Wil je verder experimenteren, dan kun je de actie ongedaan maken door in “~/.dotfiles” het commando “stow -D *” te geven. Nu zijn de door GNU Stow aangemaakte symlinks in je home-directory weer verdwenen.

Voorzichtig

GNU Stow is zeer voorzichtig. Wanneer het voor het uitvoeren van het commando bestanden moet overschrijven of directories moet verwijderen, dan weigert het de uitvoering van het commando. Een uitzondering hierop vormen de bestanden die al onder het beheer van GNU Stow zijn. Dit is de reden waarom we de configuratie bestanden bij het opbouwen van onze stow-directory (“~/.dotfiles”) naar deze directory verplaatst hebben, en niet gekopieerd.

Versiebeheer

Door al je dotfiles op één centrale plaats bij elkaar te brengen, maak je het makkelijker om ze gezamenlijk onder versiebeheer te brengen. Een eenvoudige manier hiervoor is om –direct na het aanmaken van de “.dotfiles” directory– eerst in deze directory “git init” te doen. Pas hierna plaats je alle benodigde packages in deze directory. Vervolgens zet je met “git add -A” alle nieuwe bestanden in staging, en commit deze vervolgens in Git met “git commit -m ‘initiele vulling’”.

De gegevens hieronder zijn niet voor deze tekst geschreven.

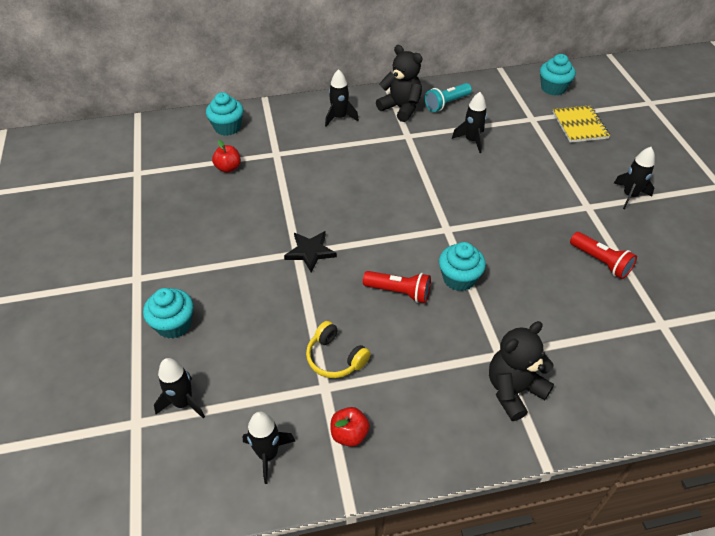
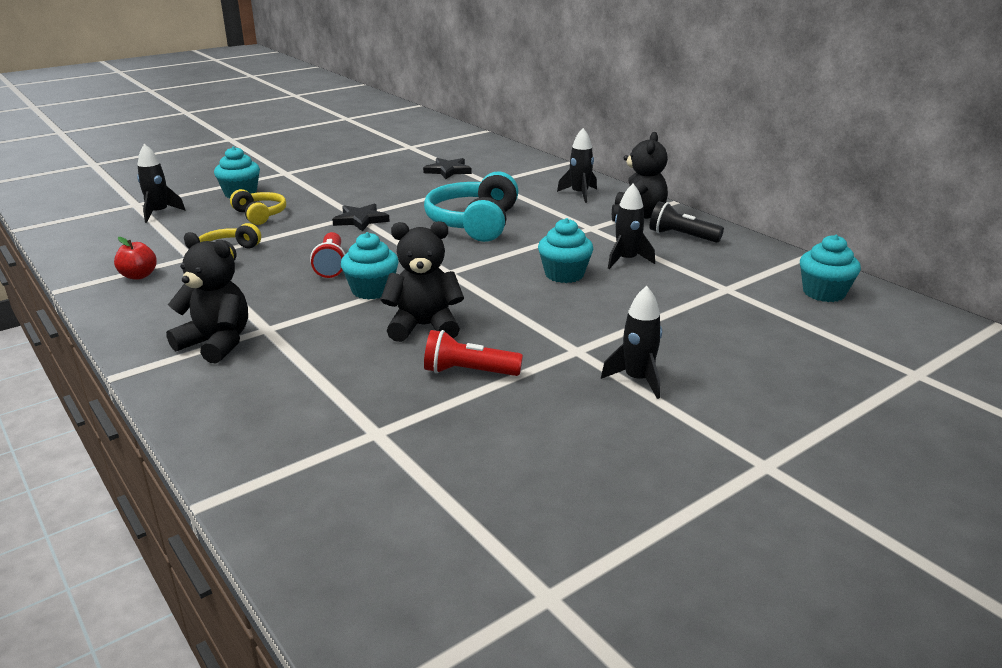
camera: 65 degrees right, 20 degrees down
(227, 127) = (505, 159): turquoise cupcake -> turquoise cupcake (564, 274)
(228, 168) = (448, 171): red apple -> black star
(248, 319) = (260, 215): none -> yellow headphones
(268, 454) = (111, 250): black rocket -> none
(361, 188) = (474, 223): none -> turquoise headphones
(446, 103) = (682, 236): turquoise flashlight -> black flashlight
(530, 266) = (424, 327): none -> black teddy bear
(579, 125) = (760, 323): yellow notebook -> none
(600, 262) = (469, 372): red flashlight -> red flashlight turned 75 degrees clockwise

Hiermee heb je al de bestanden in de “dotfiles” directory in één klap onder versiebeheer van Git gebracht. Wijzigingen in een of meer van de bestanden worden zichtbaar met het commando “git status”. De wijziging commit je in Git met met “git add -A” en “git commit -m ‘commit-boodschap’”. Vervolgens push je dit desgewenst nog naar een remote repository.

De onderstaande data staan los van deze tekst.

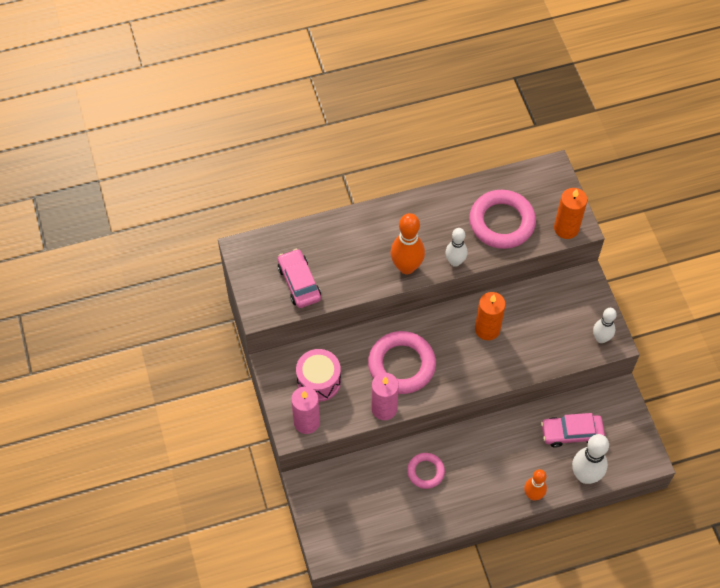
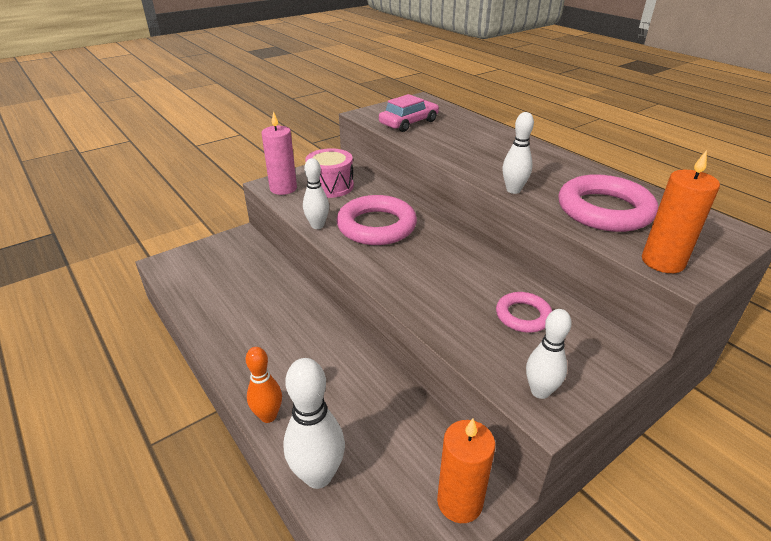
camera: 70 degrees right, 25 degrees down
(384, 408) = (317, 225): pink candle -> white bowling pin
(406, 267) = (476, 165): orange bowling pin -> none
(425, 472) = (275, 308): pink ring -> pink ring (523, 316)
(487, 329) = (465, 275): orange candle -> orange candle (459, 502)
(571, 433) = (385, 439): pink car -> none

Je synchroniseert de dotfiles-directory naar een andere machine. Dit doe je bijvoorbeeld met syncthing, rsync, of met “git clone”. Nadat je de directory gesynchroniseerd hebt, doe je daar “stow *” in die directory, en je beschikt weer over je eigen vertrouwde werkomgeving.

Dot-bestandsnaam

Je kiest voor de “–dotfiles”-optie wanneer je liever in je dotfiles-directory geen verborgen bestanden plaats. Je begint dan de bestandsnamen met “dot-”, dus bijvoorbeeld “dot-bashrc”. vervolgens roep je GNU Stow aan met –dotfiles, bijvoorbeeld “stow –dotfiles *”. GNU Stow maakt dan een symlink aan met de correctie naam ”.bashrc”.

Doel-directory

In het voorbeeld hierboven gebruikte GNU Stow de home directory om daar de directories en symlinks op te bouwen. De reden hiervoor is, dat GNU Stow de moeder-directory van de directory van de stow-directory als doel-directory hanteert. Dit is echter te wijzigen, met behulp van de optie -t (“target”) wijs je de directory aan, die GNU Stow als doel-directory hanteert. Deze optie gebruik je ook, wanneer je je dotfiles-directory niet in de root van je home-directory wilt hebben, maar ergens anders. Probeer het zelf!